As my circumstances rapidly devolved, people tried to comfort me by defining the extreme changes in my world as my “new normal.” That likely comforted them more than it did me.
I’ve always bristled at the term “new normal” since TN struck. Why? Because “new” implies positive connotations of something fresh, without defects or problems. And the word “normal” suggests a typical or ordinary state that you can fit into.
Sounds nice. However, trying to characterize a rare, debilitating medical disorder or painful condition as orderly is like trying shove a distorted square peg into a round hole. Plus, a progressive neurological disorder like TN doesn’t offer some future state free from a flawed quality of life. When the nerve damage invariably progresses, complications follow.
That’s why I prefer to term my changing circumstances as my “medical reality” instead. That descriptor fits my state of affairs better.
When my medical reality changed dramatically, I initially started questioning whether the limitations I was experiencing might fit some other version of normal out there.
Examples of my questions follow. No doubt you have your own. I wondered if it was normal to:
Cancel plans and miss important occasions because my pain is so unpredictable
Family and friends to focus on how I look (“You don’t look sick”) versus the invisible suffering I endure
Watch some of them drift away when I wasn’t getting better
Find myself having to explain or defend my medical reality more than I’d like
Have occasional “brain fog” that causes me to question myself
Become exhausted dealing with constant pain and lack of sleep
Need more help with some things when I never did before
Have priorities, interests, motivations or some facets of my personality change
Question how relevant I am or indulge in pity parties on bad days
I can attest that these questions can dig deep at the identity level. From my experience, the best answers to them don’t just pop up readily either. Instead you have to live into them – so they are believable… so they are yours. Making them yours is the point.
It helps if you are able to connect with others who share your medical reality. Then you can share, compare notes and support each other.
Hard Won Answers
At times even your own medical professionals may not be able to answer what might constitute normal in your case. Though they may have familiarity with your diagnosis, how it plays out may vary widely from person to person.
Working with a qualified counselor or therapist can also go a long way towards discovering what is true for you. It helped reinforce that I’m the one who has my best answers.
These are two of my hard-won answers that work for me when I get frustrated by limitations:
It is what it is… for now.
When I can, I do. When I can’t, I don’t.
After a period of wrestling with a former healthy version of normal and a medically altered one, a personal clarity emerges – normal has become medically relative.
What’s normal for your unique medical circumstances isn’t relative to anyone who doesn’t share that same medical reality. And vice versa.

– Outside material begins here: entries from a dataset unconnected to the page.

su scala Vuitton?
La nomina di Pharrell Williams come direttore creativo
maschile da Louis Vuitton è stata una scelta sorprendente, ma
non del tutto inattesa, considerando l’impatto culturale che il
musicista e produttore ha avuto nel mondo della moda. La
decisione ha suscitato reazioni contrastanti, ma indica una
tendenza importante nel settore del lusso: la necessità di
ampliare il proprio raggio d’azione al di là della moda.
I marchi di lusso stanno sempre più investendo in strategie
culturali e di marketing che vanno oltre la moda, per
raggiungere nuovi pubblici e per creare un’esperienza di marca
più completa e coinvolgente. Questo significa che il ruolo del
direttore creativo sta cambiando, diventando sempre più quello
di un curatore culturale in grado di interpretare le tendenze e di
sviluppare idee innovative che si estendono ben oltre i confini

Eventually I concluded that it wasn’t helpful to question my altered state or try to measure up to an old paradigm of normal. That shift in mindset translated to permission to pursue a host of ways for me to compensate, accommodate and re-frame my daily living to better fit my medical reality.
The strategies that took shape from that shift are geared towards improved functioning and minimizing stress. They lead to more realistic plans or expectations and pinpoint the kinds of help you may need.
Self Preservation Skills
As you work your way through normalcy questions into ways to redefine them, my experience has been that a more formidable self takes shape – one better skilled at self-preservation. Progress to that end doesn’t necessarily follow a linear or predictable fashion.
The good news is that you learn to shift focus toward what’s within your control – and away from what isn’t. From this more fitting “work-arounds” emerge.
These proactive countermeasures act like seeds that create fertile ground for hope to take root. While hope may not be a strategy on its own, it often provides the intangible fuel to press on.
One thing is certain – judging yourself as coming up short compared to some phantom reality definition of normal adds no positive value to your life.
So, rather than submitting to bogus notions that medical deficits can reduce the measure of your humanity, give yourself kudos instead as your spirit and determination prevail over them.
Pat Akerberg suffers from trigeminal neuralgia, a rare facial pain disorder. Pat is a member of the TNA Facial Pain Association and serves as a moderator for their online support forum. She is also a supporter of the Trigeminal Neuralgia Research Foundation.
The information in this column should not be considered as professional medical advice, diagnosis or treatment. It is for informational purposes only and represents the author’s opinions alone. It does not inherently express or reflect the views, opinions and/or positions of Pain News Network.